Lodge review: Antbear Lodge

The new manager collapsed onto the sofa, a glass of red wine in hand. I need to up the marketing of this place; what word would you use to describe Antbear Lodge? We were nibbling on pre-dinner snacks and sipping wine while thinking of adjectives…

Quirky? Surreal? Unusual? Wood?


Antbear Lodge near Mooiriver and Giant’s Castle in the Drakensberg range is off the beaten track. It takes a drive and a good car to get there, but once you are there you do not want to go. Located about an hour off the N3 (at Mooiriver) in the KwaZulu-Natal midlands, you brave a potholed tar-road passing through horsey paddocks and cosmos-studded hills to get to the farm.
Antbear has a selection of 15 rooms and chalets dotted in a sprawling garden. It includes family units (with single beds for children accessed with walkways and ladders) to a romantic cave with open plan bathroom and fireplace. Bathrobes, slippers, fireplaces, tea/coffee trays (with cookies) and sherry are standard features in all the rooms. Cell phone reception is patchy and there are no TV’s. All units overlook Giant’s Castle (40 minutes) to the west.


The best way to end the day at Antbear is watching the sun set behind the mountain from a lounger with a glass of sherry in hand. It was autumn already and the moment the sun slipped away, it was freezing.
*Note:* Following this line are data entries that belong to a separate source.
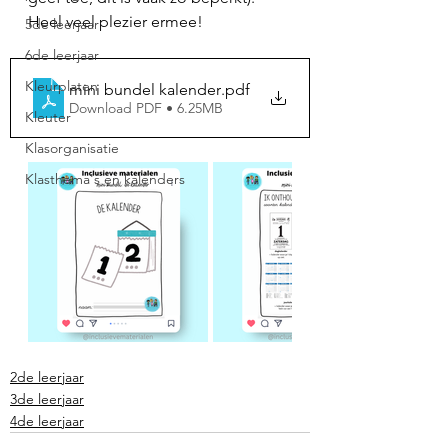
Heel veel plezier ermee!
5de leerjaar
6de leerjaar
Kleurplaten
mini bundel kalender
.pdf
Download PDF • 6.25MB
Kleuter
Klasorganisatie
Klasthema's en kalenders
2de leerjaar
3de leerjaar
4de leerjaar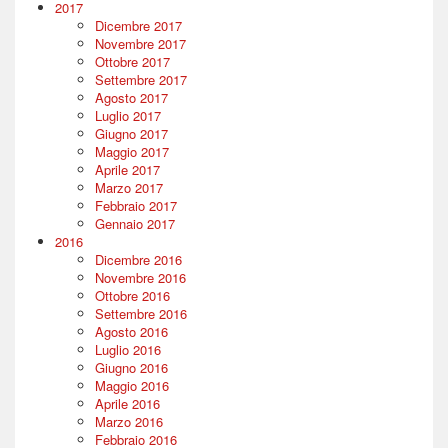
2017
Dicembre 2017
Novembre 2017
Ottobre 2017
Settembre 2017
Agosto 2017
Luglio 2017
Giugno 2017
Maggio 2017
Aprile 2017
Marzo 2017
Febbraio 2017
Gennaio 2017
2016
Dicembre 2016
Novembre 2016
Ottobre 2016
Settembre 2016
Agosto 2016
Luglio 2016
Giugno 2016
Maggio 2016
Aprile 2016
Marzo 2016
Febbraio 2016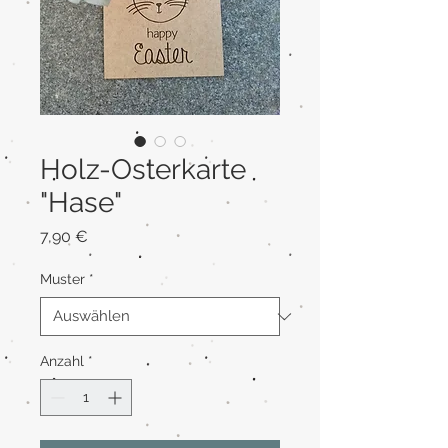
Holz-Osterkarte
"Hase"
Preis
7,90 €
Muster
*
Anzahl
*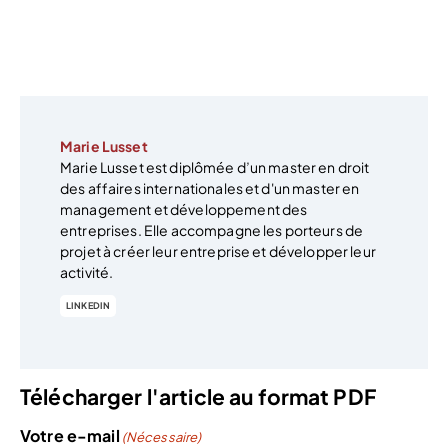
Marie Lusset
Marie Lusset est diplômée d’un master en droit
des affaires internationales et d'un master en
management et développement des
entreprises. Elle accompagne les porteurs de
projet à créer leur entreprise et développer leur
activité.
LINKEDIN
Télécharger l'article au format PDF
Votre e-mail
(Nécessaire)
Through the stained-glass windows were spilling streams of red, yellow and orange light as we approached the dining room. The huge wooden table can seat at least 16 people and was set with serviettes like paper swans. A fire was going and from the kitchen there were the sounds of supper.
Tonight’s menu promised phyllo parcels with mushrooms, roasted bush pig with rosemary pasta and banana cake with custard. We settled in the lounge where we met Graham, the new manager…

Quirky? In our bathroom was a round wooden cupboard with a massive wooden toothbrush. The deck above the dining room had a huge triangular window with a stained-glass sun motive. In the afternoon, you would sit in bright colours as the sun stream in while you move huge chess pieces on a huge chess board.
Surreal? Doors and window frames are handmade in organic shapes and open with gears and levers and sliding wooden arms.
Unusual? A wooden chandelier about the dining room table is adorned with old porcelain cups.
Wood? Owner Andrew Attwood uses wood such as jacaranda and red river gum in his organic creations. The use of alien trees underscores Antbear’s philosophy of sustainable living and working.


Stay for at least two nights, there are lots to do. Ride horses, walk, visit Giant’s Castle, fly with Andrew in his microlight, go for a Body Talk session, read your book or play chess.

I liked: the fireplace in the room, quirky furniture and the silence.

I did not like: that there were no torches in the room. It was very dark walking back from the dining room.